──────── Data ────────

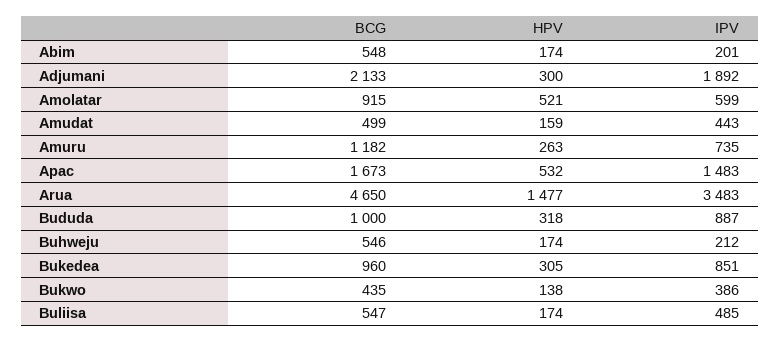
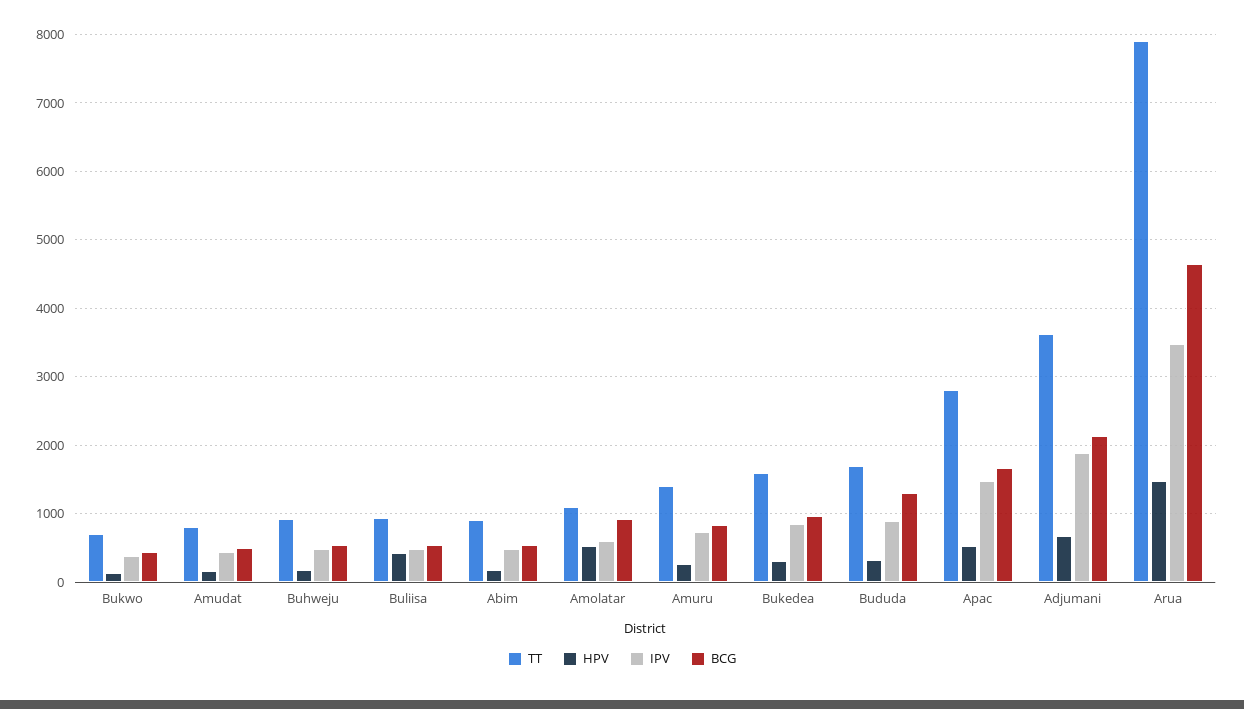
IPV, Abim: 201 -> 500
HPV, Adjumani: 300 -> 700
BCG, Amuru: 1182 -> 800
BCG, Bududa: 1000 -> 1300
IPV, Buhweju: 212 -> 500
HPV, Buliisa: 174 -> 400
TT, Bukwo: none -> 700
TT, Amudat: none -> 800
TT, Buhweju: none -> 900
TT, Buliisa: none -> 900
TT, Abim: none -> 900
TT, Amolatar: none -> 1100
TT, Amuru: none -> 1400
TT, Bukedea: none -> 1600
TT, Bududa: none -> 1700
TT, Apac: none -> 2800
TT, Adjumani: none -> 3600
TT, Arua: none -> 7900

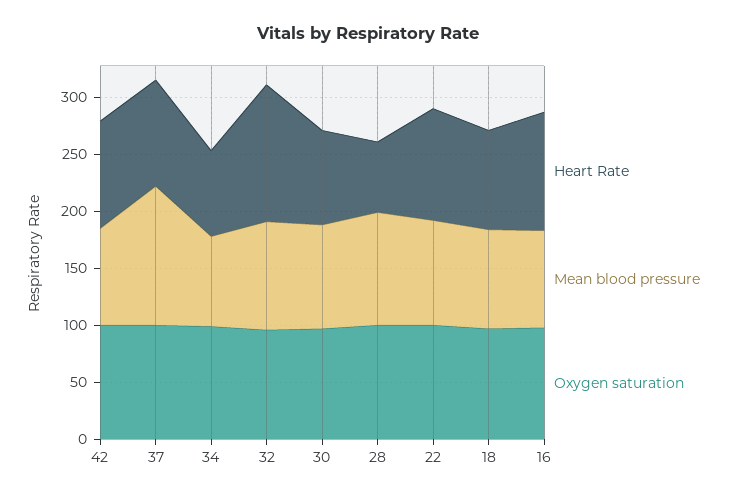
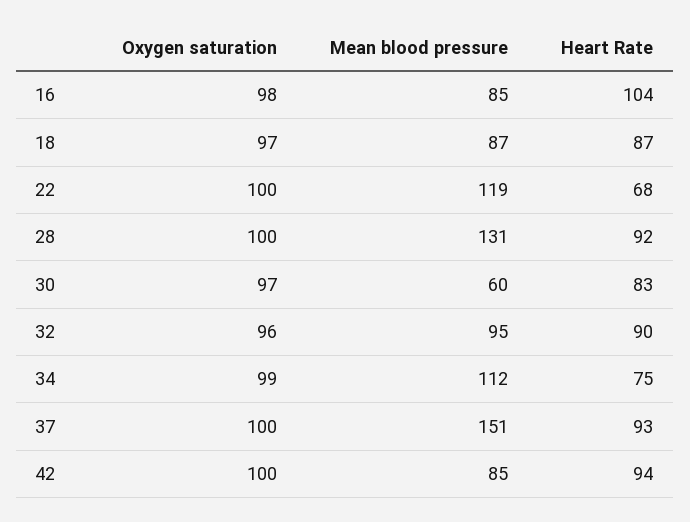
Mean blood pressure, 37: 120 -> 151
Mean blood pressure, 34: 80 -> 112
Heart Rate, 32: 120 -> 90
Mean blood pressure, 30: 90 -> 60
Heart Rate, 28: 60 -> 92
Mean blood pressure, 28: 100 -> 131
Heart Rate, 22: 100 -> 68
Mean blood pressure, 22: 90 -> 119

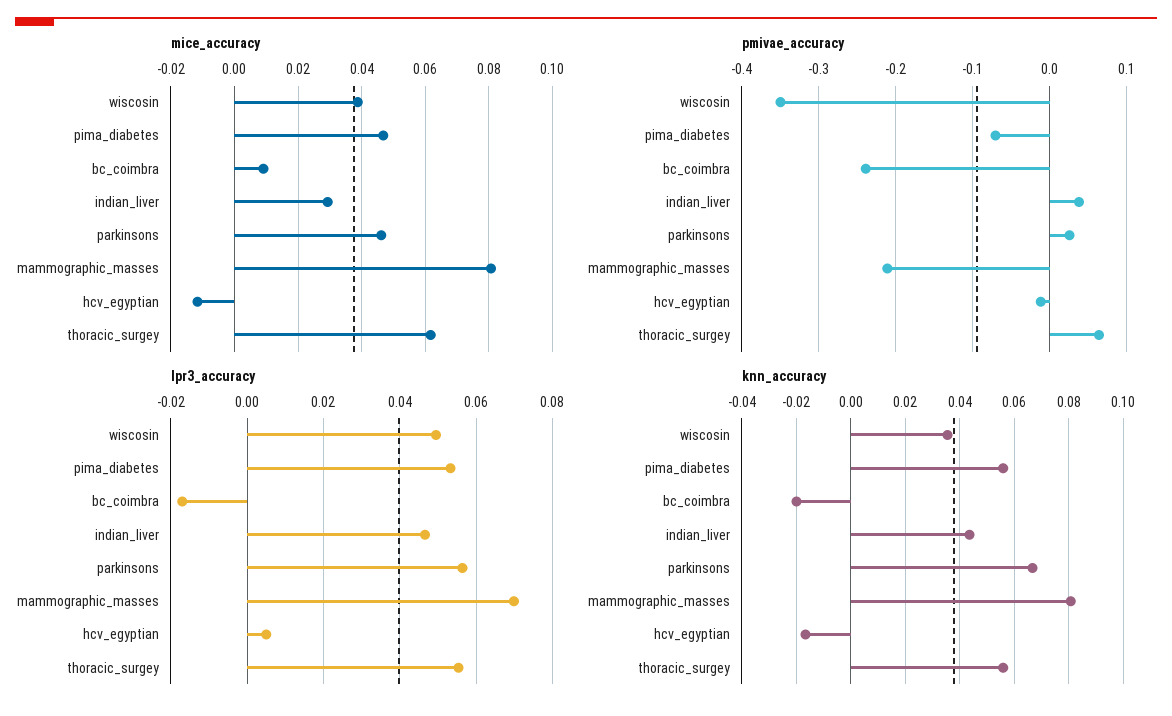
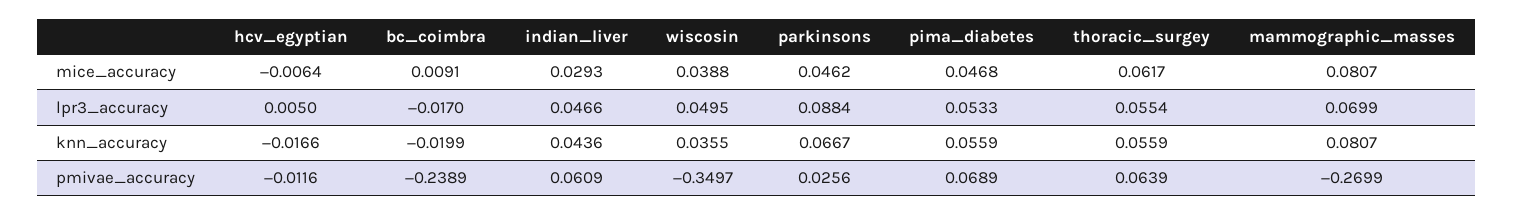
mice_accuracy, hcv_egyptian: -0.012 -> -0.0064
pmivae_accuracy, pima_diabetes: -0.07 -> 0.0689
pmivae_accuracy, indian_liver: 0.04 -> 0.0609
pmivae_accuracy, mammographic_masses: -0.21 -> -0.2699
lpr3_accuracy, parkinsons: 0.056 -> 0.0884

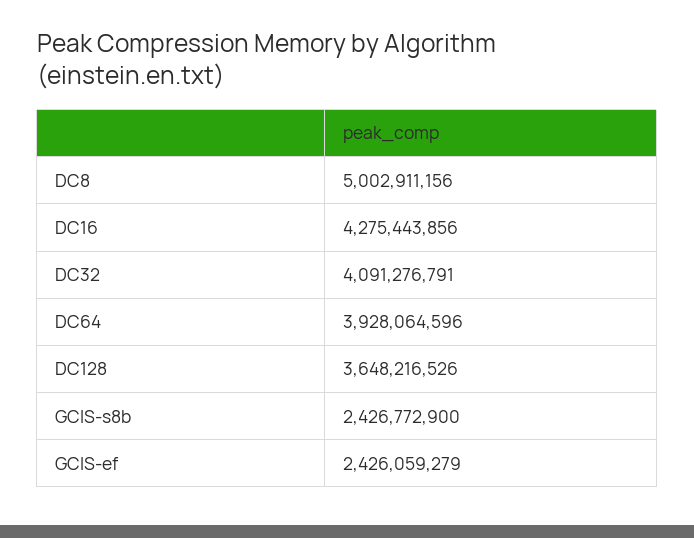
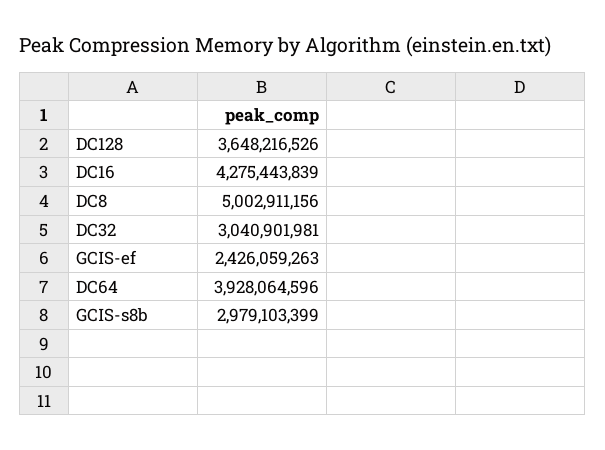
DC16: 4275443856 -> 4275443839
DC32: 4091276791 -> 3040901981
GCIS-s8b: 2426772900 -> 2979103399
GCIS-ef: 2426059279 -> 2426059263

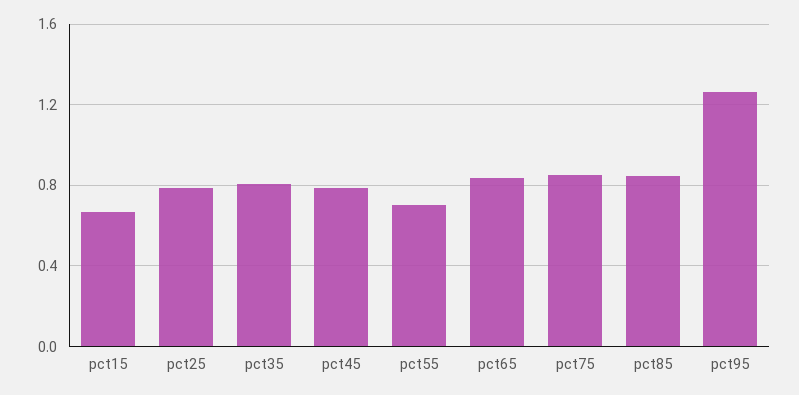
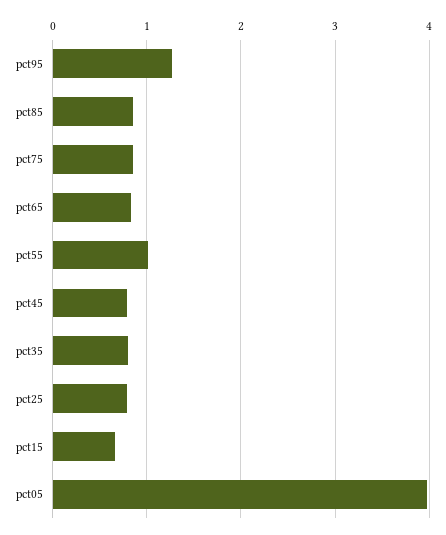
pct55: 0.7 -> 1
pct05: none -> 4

────────

> _Work instructions_
Above are the lines; repeat exactly the ones from the line containing "IPV, Buhweju: 212 -> 500" down to the line containing "TT, Bukedea: none -> 1600", both inclusive.

> _Written response_
IPV, Buhweju: 212 -> 500
HPV, Buliisa: 174 -> 400
TT, Bukwo: none -> 700
TT, Amudat: none -> 800
TT, Buhweju: none -> 900
TT, Buliisa: none -> 900
TT, Abim: none -> 900
TT, Amolatar: none -> 1100
TT, Amuru: none -> 1400
TT, Bukedea: none -> 1600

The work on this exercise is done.